Partisipasi ODGJ dalam Pesta Demokrasi

 



Oleh: Yosi Eka Purwanti

Pegiat Literasi

 

Tahun 2024 tak pelak akan kembali menjadi tahun politik. Dalam pagelaran pesta demokrasi yang akan dilaksanakan februari mendatang, publik kembali dibuat jengah dengan aturan ODGJ berhak terdaftar sebagai pemilih dalam pemilu.


Menurut Peneliti Perkumpulan untuk Pemilu dan Demokrasi (Perludem) Maharddika mengatakan “Selama tidak ada keterangan dari medis profesional yang menyatakan bahwa seseorang mengidap gangguan jiwa, ia masih berhak untuk terdaftar sebagai pemilih,” (www.perludem.org)

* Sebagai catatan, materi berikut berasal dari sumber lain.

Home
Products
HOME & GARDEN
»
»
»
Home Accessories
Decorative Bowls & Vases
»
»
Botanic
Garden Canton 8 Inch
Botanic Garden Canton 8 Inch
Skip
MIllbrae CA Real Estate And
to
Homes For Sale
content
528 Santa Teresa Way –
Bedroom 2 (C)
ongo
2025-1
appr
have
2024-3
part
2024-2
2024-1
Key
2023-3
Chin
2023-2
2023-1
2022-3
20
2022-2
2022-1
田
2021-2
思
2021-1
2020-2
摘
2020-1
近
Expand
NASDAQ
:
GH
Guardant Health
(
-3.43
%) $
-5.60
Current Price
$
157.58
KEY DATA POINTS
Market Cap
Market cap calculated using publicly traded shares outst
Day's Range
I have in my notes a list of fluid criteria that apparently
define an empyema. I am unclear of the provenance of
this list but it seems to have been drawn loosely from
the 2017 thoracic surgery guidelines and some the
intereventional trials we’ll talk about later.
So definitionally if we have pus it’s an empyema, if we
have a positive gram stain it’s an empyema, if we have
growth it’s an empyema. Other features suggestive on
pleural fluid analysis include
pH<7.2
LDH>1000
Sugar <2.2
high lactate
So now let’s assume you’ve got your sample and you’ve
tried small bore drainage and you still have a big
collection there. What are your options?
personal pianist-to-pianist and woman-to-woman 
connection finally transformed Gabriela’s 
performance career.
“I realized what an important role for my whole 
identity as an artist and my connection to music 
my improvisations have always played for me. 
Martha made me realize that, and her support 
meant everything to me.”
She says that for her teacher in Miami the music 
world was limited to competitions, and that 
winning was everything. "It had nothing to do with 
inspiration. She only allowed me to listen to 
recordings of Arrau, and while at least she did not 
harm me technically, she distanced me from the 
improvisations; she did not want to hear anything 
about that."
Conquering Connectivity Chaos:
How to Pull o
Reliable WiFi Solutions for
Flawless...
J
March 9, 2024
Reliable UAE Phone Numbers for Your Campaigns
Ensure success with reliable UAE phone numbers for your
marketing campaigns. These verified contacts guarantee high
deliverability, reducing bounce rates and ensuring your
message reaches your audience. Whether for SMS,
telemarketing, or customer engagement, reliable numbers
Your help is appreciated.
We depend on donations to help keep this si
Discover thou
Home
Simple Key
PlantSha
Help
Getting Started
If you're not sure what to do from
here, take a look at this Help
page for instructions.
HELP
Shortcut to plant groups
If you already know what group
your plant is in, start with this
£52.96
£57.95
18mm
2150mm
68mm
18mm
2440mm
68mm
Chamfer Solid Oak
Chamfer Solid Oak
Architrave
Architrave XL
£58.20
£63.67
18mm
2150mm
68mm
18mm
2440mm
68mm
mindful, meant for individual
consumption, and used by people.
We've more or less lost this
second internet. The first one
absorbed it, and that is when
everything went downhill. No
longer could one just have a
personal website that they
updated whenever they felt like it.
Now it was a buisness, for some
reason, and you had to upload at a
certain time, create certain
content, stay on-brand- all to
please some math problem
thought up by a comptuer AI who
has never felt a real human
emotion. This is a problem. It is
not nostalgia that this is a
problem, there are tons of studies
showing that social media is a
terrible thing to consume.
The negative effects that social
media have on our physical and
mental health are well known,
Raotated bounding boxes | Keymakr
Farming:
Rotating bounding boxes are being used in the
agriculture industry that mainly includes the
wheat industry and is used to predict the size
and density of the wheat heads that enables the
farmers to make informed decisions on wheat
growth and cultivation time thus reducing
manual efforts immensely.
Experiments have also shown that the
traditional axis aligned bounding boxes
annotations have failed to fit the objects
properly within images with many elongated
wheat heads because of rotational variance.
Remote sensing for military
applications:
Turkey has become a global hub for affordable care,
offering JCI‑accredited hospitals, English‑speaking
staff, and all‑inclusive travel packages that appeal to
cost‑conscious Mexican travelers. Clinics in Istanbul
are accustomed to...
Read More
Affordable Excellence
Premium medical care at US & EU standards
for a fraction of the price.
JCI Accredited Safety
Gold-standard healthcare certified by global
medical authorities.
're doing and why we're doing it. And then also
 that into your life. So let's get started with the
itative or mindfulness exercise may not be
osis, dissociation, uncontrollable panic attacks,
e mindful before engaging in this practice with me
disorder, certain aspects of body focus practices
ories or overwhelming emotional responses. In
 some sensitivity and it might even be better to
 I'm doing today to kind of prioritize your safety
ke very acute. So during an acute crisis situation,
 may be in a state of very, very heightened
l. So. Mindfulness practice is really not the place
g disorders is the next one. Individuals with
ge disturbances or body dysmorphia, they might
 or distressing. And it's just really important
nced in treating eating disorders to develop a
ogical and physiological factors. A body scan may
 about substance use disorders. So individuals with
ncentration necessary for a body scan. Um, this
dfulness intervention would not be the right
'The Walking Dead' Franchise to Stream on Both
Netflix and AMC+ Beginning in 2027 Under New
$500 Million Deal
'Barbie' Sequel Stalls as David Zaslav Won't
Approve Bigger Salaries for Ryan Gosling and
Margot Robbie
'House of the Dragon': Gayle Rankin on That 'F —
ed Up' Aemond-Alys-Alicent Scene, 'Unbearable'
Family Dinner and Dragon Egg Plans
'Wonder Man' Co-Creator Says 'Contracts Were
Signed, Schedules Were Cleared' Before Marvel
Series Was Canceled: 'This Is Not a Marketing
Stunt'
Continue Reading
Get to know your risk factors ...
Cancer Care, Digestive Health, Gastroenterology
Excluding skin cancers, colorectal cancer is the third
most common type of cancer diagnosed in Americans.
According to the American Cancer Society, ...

Komisi Pemilihan Umum (KPU) sendiri telah menyiapkan instrumen teknis terkait keterangan dari tenaga medis profesional mengenai kondisi ODGJ. Bahkan KPU DKI Jakarta memberikan kesempatan kepada 22.000 orang dengan gangguan jiwa (ODGJ) sebagai pemilih atau memiliki hak suara pada Pemilu 2024. Ribuan ODGJ tersebut akan di dampingi oleh KPU saat proses pemilihan suara. (www.rri.co.id)


Sungguh ironi memang, negeri yang sangat menjunjung demokrasi dengan semboyan kedaulatan berada di tangan rakyat. Namun pada faktanya suara rakyat hanya dibutuhkan menjelang pemilu saja bahkan ODGJ yang jelas-jelas tidak mampu memiliki standar benar dan salah pun tak luput dari sasaran.


Demikianlah jika ideologi kapitalisme masih bercokol kuat di negeri ini, ideologi yang menjadikan materi sebagai tujuan hidup. Sehingga orang-orang yang hidup di dalamnya berlomba-lomba mencari kenikmatan sebanyak-banyaknya. Sehingga tidak mengherankan jika kekuasaan hanya di pandang sebagai ladang cuan semata. Mereka pun memakai segala untuk memuluskan aksinya. Mulai dari legalitas atas nama undang-undang hingga skenario yang di jalankan oleh "pekerja lapangan" bahkan menjadikan perkara yang mustahil menjadi mungkin seperti kasus ODGJ ikut pemilu.


Itulah demokrasi kapitalisme, sistem yang dibuat kelemahan akal manusia sehingga tidak layak di terapkan untuk mengatur kehidupan manusia. Hanya sistem Islam sajalah yang mampu mensejahterakan dan mengayomi seluruh manusia serta alam kehidupan.


Dalam sistem Islam politik bukan menitikberatkan pada perebutan kekuasaan, melainkan pada pengaturan urusan masyarakat dengan hukum-hukum Islam, baik di dalam maupun luar negeri.


Politik dilaksanakan oleh negara dan rakyat. Negara secara langsung melakukan pengaturan ini dengan hukum-hukum Islam. Rakyat mengawasi, mengoreksi, dan meluruskan negara jika menyimpang dari Islam. Sehingga dari sini nampak bahwa perebutan kekuasaan tidak terjadi dalam sistem Islam bahkan aksi mendulang suara sebanyak mungkin dengan menghalalkan segala cara tidaklah dibenarkan dalam Islam.


Islam adalah agama yang paripurna dan hanya bisa di terapkan dalam sebuah sistem yakni adalah Khilafah Ar-rasyidah. Wallahu a'laam.